- _QUOTED PASSAGE_:
Segment Open

By Steve Holland and David Shepardson
PARIS/WASHINGTON, June 17 (Reuters) – U.S. President Donald Trump on Wednesday said that the United States would do better without the U.S.-Mexico-Canada Agreement on trade and that he would prefer not to have a new one, but added that he was open to doing it.
“I would rather not have the agreement, but I may sign it,” Trump told reporters in France. “We do better as a country if we don’t have an agreement.”
The three countries need to approve a renewal of their existing agreement by July 1 or signal their intention to exit the pact, a process that would take 10 years and would buy time for alterations.
The U.S. Trade Representative’s Office is holding talks with Mexico this week in Washington focused on agriculture and “a level playing field,” with a third set of talks in Mexico City scheduled for the week of July 20.
Agricultural groups are urging Trump to extend USMCA for another 16 years with duty-free farm products, strengthened provisions for genetically modified corn and ethanol access in Mexico and improved access to Canada’s largely closed dairy market.
Automakers are also pressing for an extension.
“Mexico and the United States seem to understand that North American auto manufacturing and trade is currently at a competitive disadvantage to other automotive-producing countries that have agreements on Reciprocal Trade, and that the USMCA review and renewal is an opportunity to address this,” said Matt Blunt, who heads a group representing General Motors, Ford Motor and Stellantis.
The six-year-old USMCA and its predecessor pact have created a highly integrated North American economy, underpinning nearly $1.6 trillion in annual trilateral trade, but its future hinges on negotiations over the coming months.
The United States in 2025 had a $46 billion trade deficit in goods with Canada and a $197 billion deficit with Mexico.
Mexico has been the top U.S. trading partner since 2023 and some 80% of Mexican exports go to the United States, while nearly 70% of Canada’s exports head to its southern neighbor. Mexico and Canada import nearly one-third of exported U.S. goods.

Segment Closed

- _TASK DETAILS_: Repeat verbatim the portion of the USMCA report that begins at the words "By Steve Holland" and ends after the words "to doing it.".

[Source records]
Segment Open

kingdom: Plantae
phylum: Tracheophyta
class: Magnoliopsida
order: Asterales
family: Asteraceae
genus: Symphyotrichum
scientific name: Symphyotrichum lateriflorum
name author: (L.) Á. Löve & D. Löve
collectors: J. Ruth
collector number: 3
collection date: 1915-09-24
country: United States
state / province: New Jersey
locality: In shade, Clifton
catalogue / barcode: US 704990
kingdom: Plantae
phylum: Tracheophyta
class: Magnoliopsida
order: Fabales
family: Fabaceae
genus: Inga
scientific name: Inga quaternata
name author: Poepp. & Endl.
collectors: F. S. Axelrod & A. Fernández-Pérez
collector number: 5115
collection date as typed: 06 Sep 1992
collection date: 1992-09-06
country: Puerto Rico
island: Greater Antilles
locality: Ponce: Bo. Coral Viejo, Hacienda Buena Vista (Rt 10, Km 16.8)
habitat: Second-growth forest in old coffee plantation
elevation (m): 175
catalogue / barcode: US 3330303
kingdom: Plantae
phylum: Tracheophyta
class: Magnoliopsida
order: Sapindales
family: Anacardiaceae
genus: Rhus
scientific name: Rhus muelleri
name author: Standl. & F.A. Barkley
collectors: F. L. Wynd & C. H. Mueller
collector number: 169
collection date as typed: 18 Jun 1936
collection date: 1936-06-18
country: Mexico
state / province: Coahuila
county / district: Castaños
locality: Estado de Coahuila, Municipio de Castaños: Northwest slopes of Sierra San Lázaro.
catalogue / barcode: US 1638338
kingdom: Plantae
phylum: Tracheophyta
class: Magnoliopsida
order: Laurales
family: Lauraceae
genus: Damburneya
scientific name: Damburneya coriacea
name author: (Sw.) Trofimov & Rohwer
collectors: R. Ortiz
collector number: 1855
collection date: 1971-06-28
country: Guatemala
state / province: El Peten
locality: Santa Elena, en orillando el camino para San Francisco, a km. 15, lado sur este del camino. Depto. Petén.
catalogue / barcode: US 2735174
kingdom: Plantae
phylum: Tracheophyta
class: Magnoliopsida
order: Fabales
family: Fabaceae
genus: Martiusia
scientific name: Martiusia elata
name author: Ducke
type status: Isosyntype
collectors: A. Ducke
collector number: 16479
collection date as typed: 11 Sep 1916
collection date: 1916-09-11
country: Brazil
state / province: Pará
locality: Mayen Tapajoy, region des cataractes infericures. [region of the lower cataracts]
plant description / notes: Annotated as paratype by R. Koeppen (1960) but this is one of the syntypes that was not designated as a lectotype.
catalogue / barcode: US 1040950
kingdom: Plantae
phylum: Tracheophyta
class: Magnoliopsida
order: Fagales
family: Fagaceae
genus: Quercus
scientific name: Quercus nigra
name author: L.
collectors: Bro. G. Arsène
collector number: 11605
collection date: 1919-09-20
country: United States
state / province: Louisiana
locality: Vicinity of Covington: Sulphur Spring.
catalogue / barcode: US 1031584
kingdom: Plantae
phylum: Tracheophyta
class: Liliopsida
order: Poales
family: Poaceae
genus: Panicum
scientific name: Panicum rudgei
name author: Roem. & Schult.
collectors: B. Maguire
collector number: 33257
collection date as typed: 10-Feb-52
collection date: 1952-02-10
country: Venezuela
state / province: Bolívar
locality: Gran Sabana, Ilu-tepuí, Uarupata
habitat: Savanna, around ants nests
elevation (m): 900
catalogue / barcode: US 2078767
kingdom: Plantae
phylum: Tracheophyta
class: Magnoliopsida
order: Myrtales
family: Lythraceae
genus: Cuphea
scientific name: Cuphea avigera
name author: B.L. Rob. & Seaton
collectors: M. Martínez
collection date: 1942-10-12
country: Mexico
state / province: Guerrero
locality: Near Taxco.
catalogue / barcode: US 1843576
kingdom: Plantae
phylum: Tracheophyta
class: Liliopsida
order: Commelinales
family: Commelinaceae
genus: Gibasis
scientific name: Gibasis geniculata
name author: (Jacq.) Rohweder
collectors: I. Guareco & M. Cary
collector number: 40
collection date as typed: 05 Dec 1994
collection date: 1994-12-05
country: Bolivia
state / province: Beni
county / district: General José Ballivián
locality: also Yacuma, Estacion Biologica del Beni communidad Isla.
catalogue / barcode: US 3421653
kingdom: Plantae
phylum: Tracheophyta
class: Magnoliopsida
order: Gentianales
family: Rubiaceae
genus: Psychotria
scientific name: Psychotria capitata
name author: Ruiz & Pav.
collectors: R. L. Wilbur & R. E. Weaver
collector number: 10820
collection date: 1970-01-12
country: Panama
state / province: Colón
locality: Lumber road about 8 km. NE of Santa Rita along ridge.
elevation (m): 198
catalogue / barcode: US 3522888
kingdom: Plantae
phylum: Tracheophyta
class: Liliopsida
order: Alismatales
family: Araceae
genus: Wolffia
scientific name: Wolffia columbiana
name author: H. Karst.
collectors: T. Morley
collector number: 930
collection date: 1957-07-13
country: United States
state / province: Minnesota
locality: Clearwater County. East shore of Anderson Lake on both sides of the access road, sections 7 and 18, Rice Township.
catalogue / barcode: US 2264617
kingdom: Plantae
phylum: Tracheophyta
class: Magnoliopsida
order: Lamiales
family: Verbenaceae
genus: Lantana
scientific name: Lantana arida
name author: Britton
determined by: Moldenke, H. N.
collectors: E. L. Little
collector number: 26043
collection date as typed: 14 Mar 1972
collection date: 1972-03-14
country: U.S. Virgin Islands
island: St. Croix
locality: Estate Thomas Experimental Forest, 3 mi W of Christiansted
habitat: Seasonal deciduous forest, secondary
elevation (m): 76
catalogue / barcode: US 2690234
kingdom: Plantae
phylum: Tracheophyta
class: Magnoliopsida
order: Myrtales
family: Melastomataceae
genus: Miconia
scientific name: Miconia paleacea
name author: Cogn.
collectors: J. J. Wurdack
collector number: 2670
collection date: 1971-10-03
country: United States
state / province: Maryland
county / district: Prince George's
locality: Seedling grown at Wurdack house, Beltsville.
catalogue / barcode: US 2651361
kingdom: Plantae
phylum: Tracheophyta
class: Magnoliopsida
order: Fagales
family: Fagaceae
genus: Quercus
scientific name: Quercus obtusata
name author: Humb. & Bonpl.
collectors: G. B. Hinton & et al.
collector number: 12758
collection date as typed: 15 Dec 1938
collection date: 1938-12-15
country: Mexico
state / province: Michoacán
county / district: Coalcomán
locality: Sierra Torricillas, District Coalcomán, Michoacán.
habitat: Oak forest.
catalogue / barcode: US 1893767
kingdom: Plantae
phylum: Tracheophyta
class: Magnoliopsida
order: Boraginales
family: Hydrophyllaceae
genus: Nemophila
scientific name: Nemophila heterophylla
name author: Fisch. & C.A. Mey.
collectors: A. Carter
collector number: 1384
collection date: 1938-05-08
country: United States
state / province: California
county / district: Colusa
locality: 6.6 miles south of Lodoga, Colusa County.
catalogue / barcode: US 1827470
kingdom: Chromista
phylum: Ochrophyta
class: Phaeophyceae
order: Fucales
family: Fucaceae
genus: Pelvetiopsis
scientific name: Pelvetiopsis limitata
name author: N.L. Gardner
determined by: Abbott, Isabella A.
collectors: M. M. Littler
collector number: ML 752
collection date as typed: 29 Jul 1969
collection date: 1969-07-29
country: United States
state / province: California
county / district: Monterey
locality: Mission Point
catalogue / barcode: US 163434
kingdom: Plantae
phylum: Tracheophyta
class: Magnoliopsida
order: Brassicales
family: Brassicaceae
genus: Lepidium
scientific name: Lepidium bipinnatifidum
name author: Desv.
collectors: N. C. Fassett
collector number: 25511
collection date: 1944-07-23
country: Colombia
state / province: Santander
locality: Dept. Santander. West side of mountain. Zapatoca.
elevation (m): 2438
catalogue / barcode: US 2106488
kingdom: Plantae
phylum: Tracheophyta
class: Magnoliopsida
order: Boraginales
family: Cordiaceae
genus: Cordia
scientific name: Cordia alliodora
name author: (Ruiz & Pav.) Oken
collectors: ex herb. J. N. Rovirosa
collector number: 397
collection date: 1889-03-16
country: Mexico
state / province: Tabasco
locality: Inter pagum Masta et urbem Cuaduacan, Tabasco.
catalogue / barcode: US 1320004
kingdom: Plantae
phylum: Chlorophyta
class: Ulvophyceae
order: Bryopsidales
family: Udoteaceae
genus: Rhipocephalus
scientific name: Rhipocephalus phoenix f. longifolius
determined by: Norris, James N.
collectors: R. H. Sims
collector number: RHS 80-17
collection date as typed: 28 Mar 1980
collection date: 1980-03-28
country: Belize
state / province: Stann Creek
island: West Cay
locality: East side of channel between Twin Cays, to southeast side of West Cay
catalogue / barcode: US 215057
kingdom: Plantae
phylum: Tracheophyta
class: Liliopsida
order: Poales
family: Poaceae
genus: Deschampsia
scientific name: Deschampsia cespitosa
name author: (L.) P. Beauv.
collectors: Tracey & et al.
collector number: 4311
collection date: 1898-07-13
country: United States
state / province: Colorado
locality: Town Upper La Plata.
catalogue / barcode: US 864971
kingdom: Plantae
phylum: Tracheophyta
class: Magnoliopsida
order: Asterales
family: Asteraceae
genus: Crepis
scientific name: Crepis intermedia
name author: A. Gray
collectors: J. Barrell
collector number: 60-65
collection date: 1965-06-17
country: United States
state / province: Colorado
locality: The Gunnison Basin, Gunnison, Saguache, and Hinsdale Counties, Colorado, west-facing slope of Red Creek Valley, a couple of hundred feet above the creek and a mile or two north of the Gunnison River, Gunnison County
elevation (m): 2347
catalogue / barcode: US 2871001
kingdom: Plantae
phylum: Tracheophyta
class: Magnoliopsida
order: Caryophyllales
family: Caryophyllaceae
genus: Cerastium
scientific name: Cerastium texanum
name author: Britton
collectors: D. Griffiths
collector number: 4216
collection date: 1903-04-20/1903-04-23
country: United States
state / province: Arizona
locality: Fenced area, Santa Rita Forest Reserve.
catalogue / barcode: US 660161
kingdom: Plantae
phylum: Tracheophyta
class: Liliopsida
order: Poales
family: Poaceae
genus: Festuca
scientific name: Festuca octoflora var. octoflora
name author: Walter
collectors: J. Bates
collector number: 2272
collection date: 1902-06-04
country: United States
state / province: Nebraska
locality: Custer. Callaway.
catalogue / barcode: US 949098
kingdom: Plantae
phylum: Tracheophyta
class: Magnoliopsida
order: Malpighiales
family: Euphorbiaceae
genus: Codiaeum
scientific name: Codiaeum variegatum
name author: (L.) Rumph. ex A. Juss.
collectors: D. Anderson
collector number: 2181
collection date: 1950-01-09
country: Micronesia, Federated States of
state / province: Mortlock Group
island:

Segment Closed

- _WRITTEN RESPONSE_:
By Steve Holland and David Shepardson
PARIS/WASHINGTON, June 17 (Reuters) – U.S. President Donald Trump on Wednesday said that the United States would do better without the U.S.-Mexico-Canada Agreement on trade and that he would prefer not to have a new one, but added that he was open to doing it.